Work task: Could you render the material below as a Markdown table with columns No. and Text, giving each nonblank line its own numbered row and dropping the pictures?

The data:
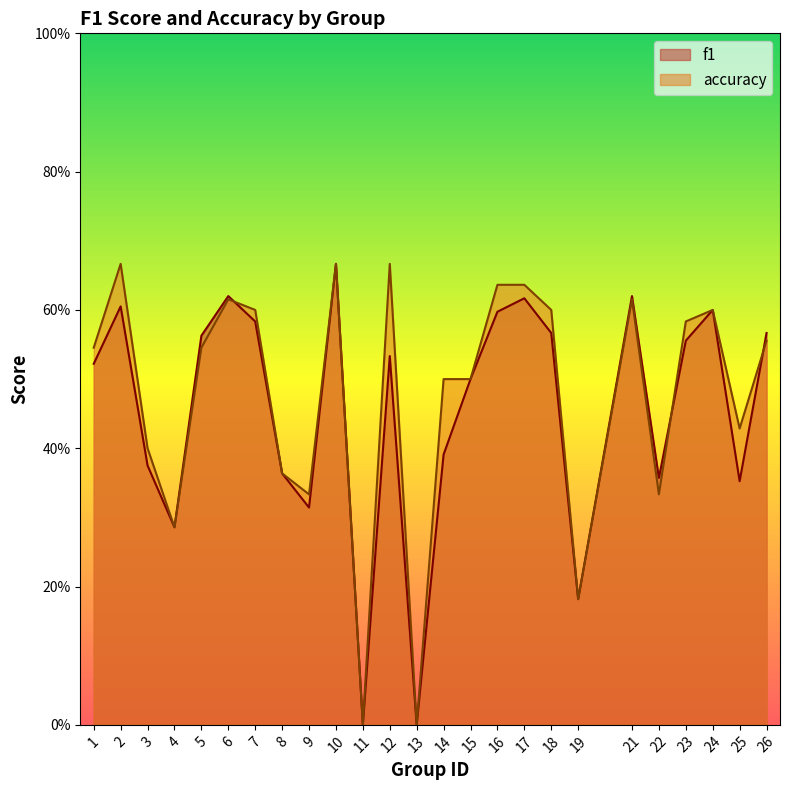

What are all the series names shown in the legend?

f1, accuracy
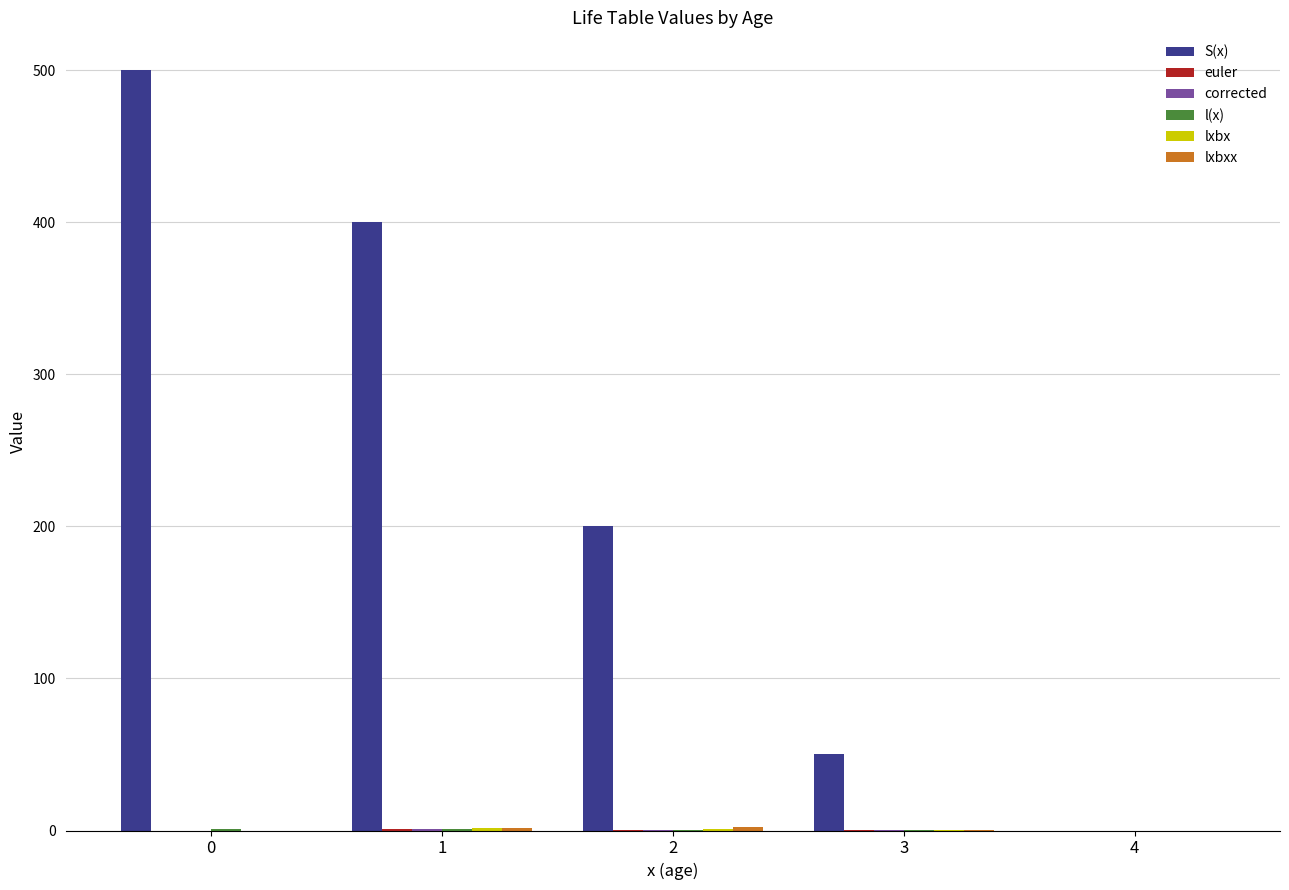

Does the chart contain stacked bars?

No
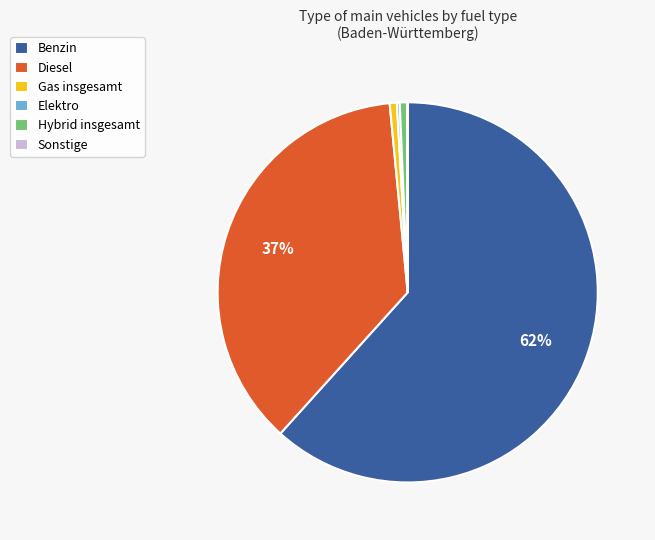

The Benzin slice represents 62% of the pie. True or false?

True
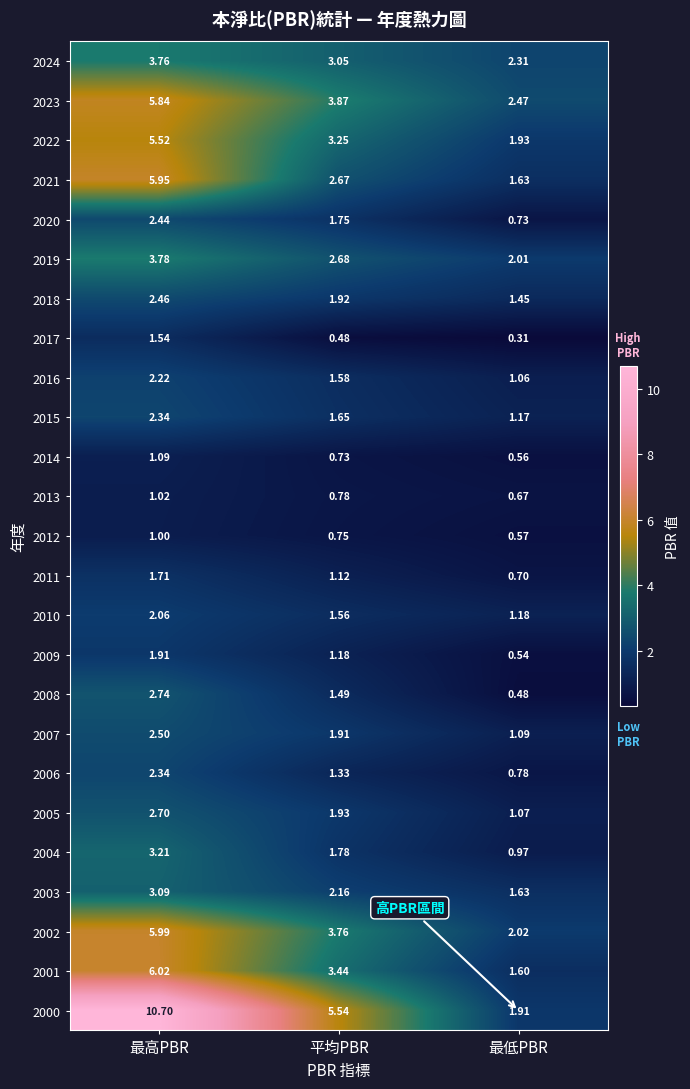

Which series has the largest total across all categories?

2000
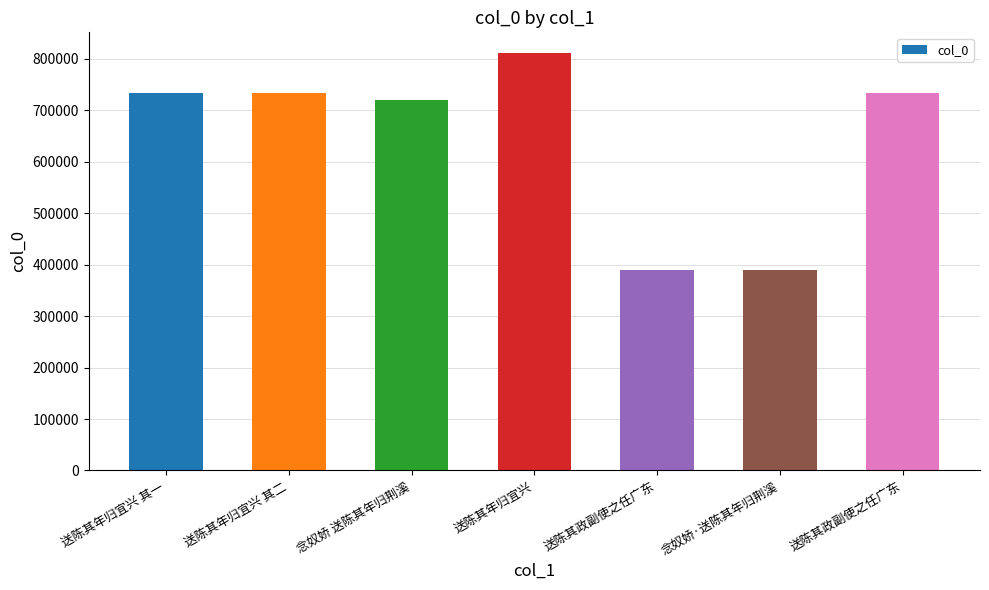

Reading right to left, extract all data points from this chart.

734176	390082	389137	810829	720372	733783	733782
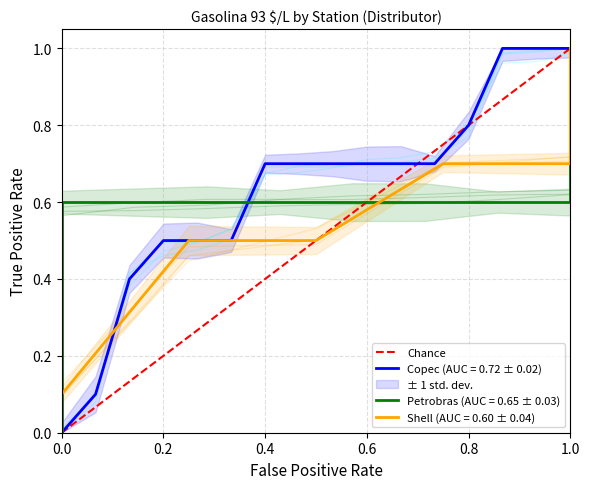

What is the difference between the maximum and minimum values?

1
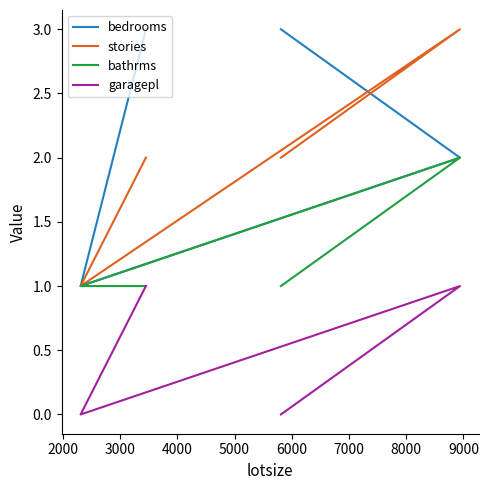

Reading left to right, transcribe all the data shown in this chart.

bedrooms: 3	1	2	3
stories: 2	1	3	2
bathrms: 1	1	2	1
garagepl: 1	0	1	0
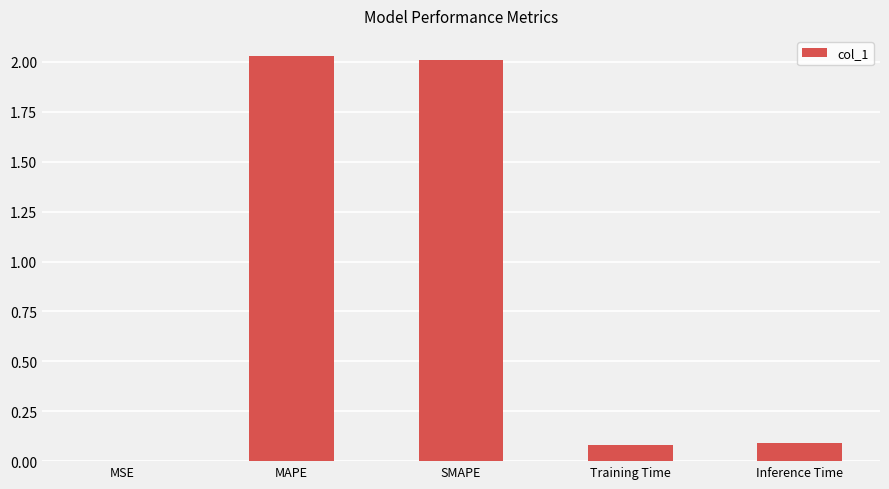

Is it true that the value at Training Time is 0.0?

False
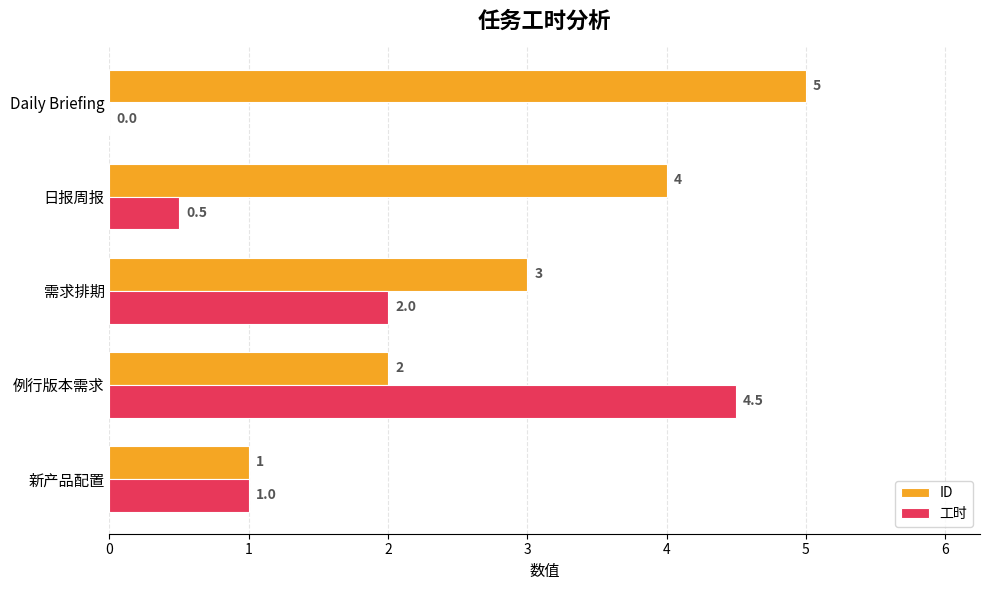

Which series has the largest total across all categories?

ID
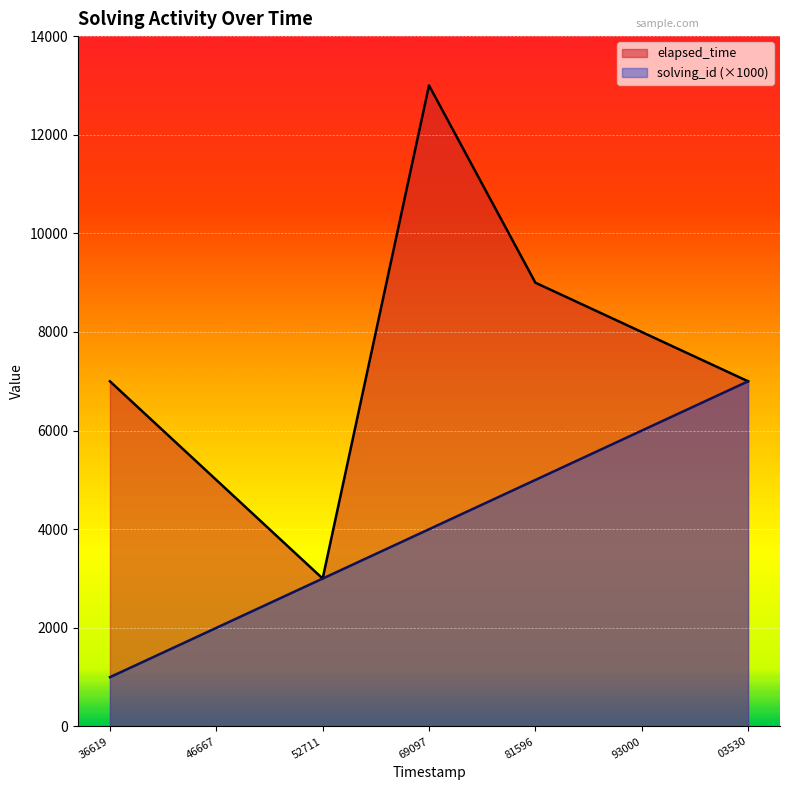

Reading left to right, transcribe all the data shown in this chart.

solving_id: 1000	2000	3000	4000	5000	6000	7000
elapsed_time: 7000	5000	3000	13000	9000	8000	7000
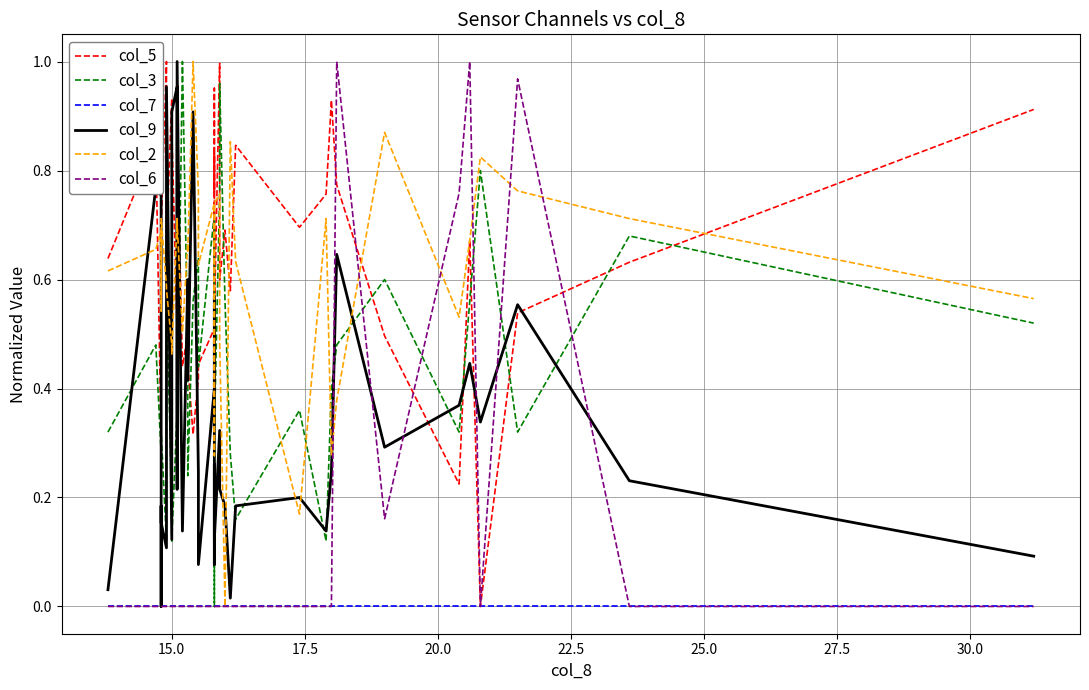

Is it true that col_3 equals 0.3 at 20.0?

False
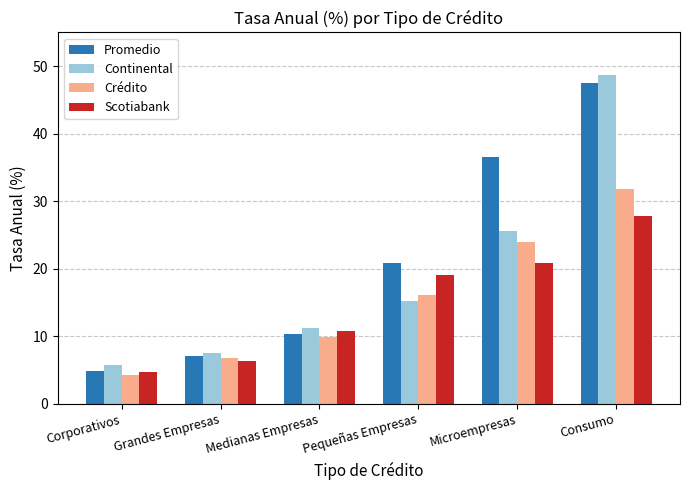

Which series has the largest total across all categories?

Promedio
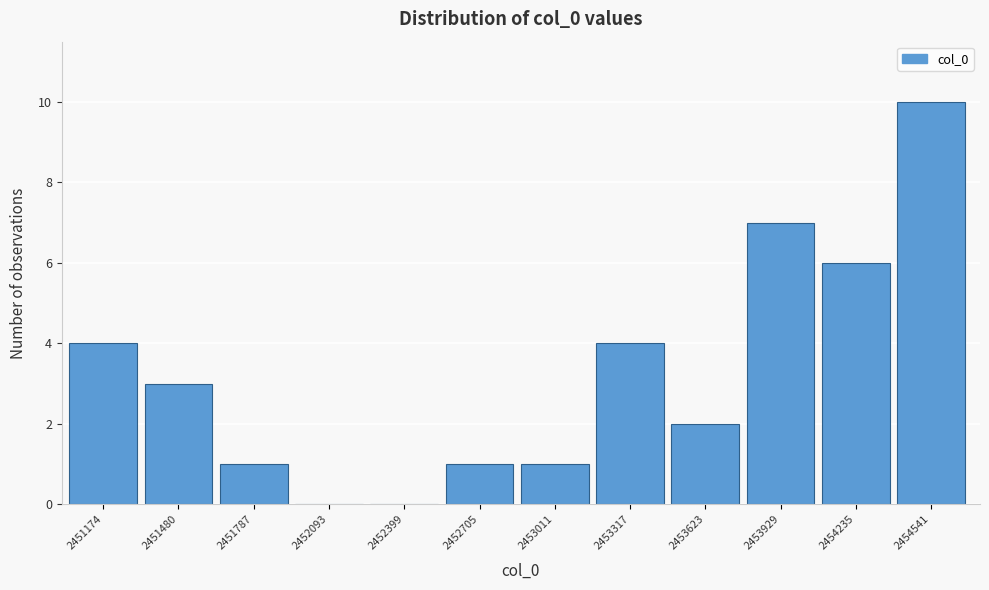

Reading left to right, extract all data points from this chart.

2451174=4	2451480=3	2451787=1	2452093=0	2452399=0	2452705=1	2453011=1	2453317=4	2453623=2	2453929=7	2454235=6	2454541=10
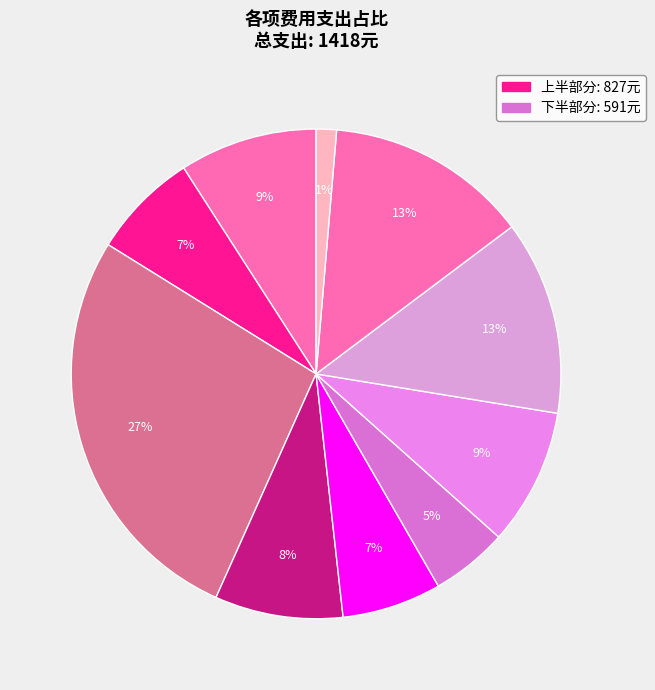

Which slice is the largest?

精诚YB-17车床配件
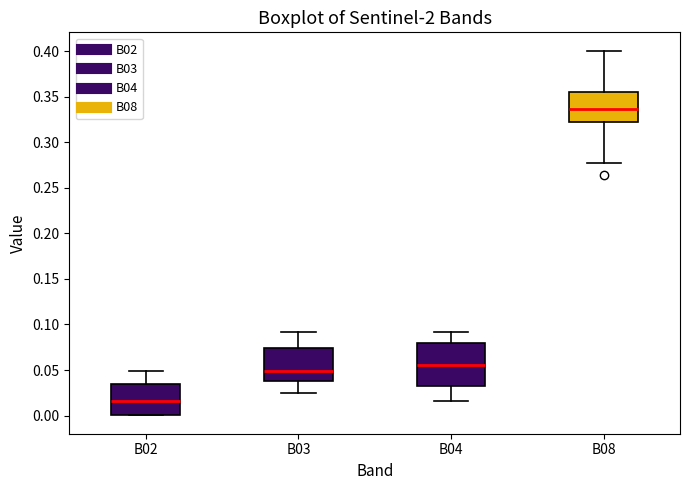

Where does the upper whisker of the box for B03 end on the y-axis? The values are not printed on the chart, so give them approximately, as read against the axis.

0.090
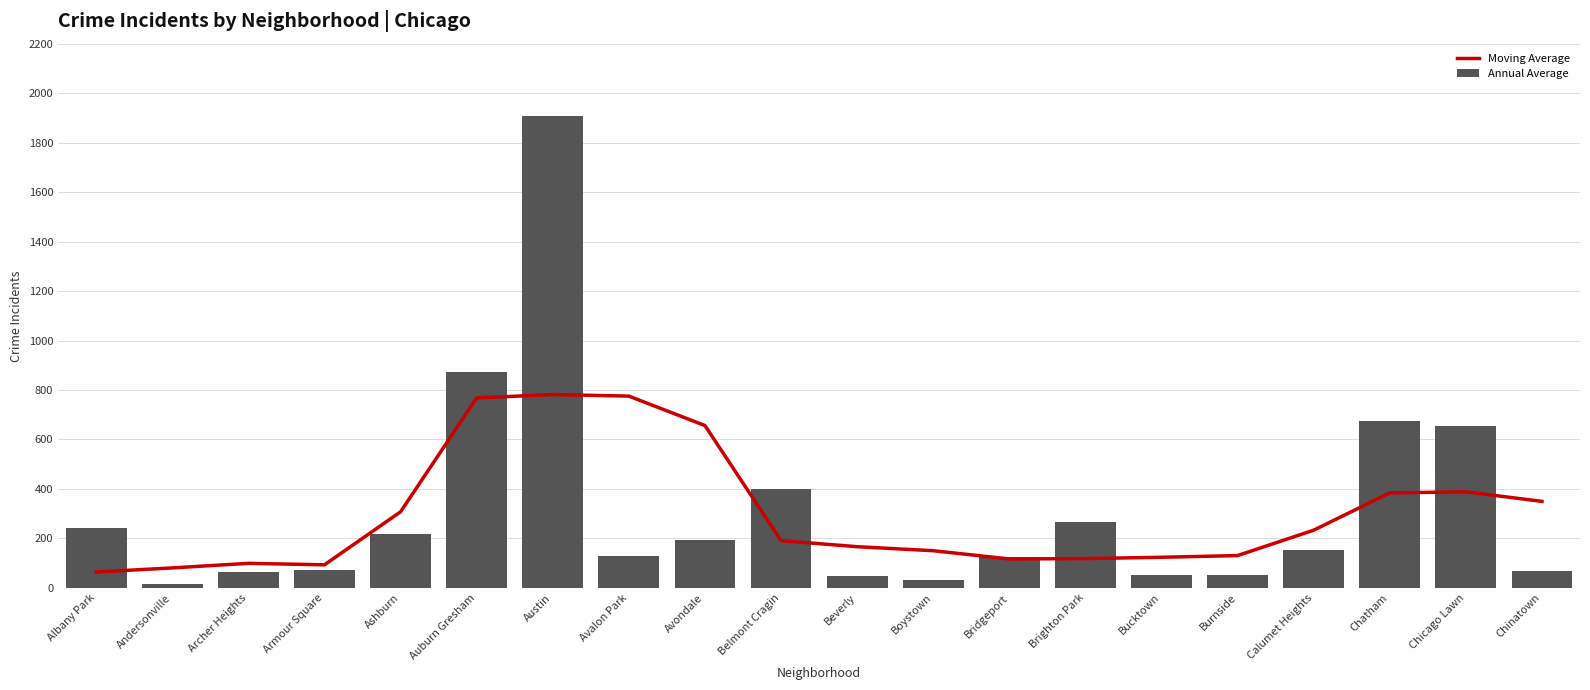

The value of Annual Average at Burnside is 51.8. True or false?

True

Output of the task:
| No. | Text |
|---|---|
| 1 | What are all the series names shown in the legend? |
| 2 | f1, accuracy |
| 3 | Does the chart contain stacked bars? |
| 4 | No |
| 5 | The Benzin slice represents 62% of the pie. True or false? |
| 6 | True |
| 7 | Which series has the largest total across all categories? |
| 8 | 2000 |
| 9 | Reading right to left, extract all data points from this chart. |
| 10 | 734176	390082	389137	810829	720372	733783	733782 |
| 11 | What is the difference between the maximum and minimum values? |
| 12 | 1 |
| 13 | Reading left to right, transcribe all the data shown in this chart. |
| 14 | bedrooms: 3	1	2	3 |
| 15 | stories: 2	1	3	2 |
| 16 | bathrms: 1	1	2	1 |
| 17 | garagepl: 1	0	1	0 |
| 18 | Is it true that the value at Training Time is 0.0? |
| 19 | False |
| 20 | Which series has the largest total across all categories? |
| 21 | ID |
| 22 | Reading left to right, transcribe all the data shown in this chart. |
| 23 | solving_id: 1000	2000	3000	4000	5000	6000	7000 |
| 24 | elapsed_time: 7000	5000	3000	13000	9000	8000	7000 |
| 25 | Is it true that col_3 equals 0.3 at 20.0? |
| 26 | False |
| 27 | Which series has the largest total across all categories? |
| 28 | Promedio |
| 29 | Reading left to right, extract all data points from this chart. |
| 30 | 2451174=4	2451480=3	2451787=1	2452093=0	2452399=0	2452705=1	2453011=1	2453317=4	2453623=2	2453929=7	2454235=6	2454541=10 |
| 31 | Which slice is the largest? |
| 32 | 精诚YB-17车床配件 |
| 33 | Where does the upper whisker of the box for B03 end on the y-axis? The values are not printed on the chart, so give them approximately, as read against the axis. |
| 34 | 0.090 |
| 35 | The value of Annual Average at Burnside is 51.8. True or false? |
| 36 | True |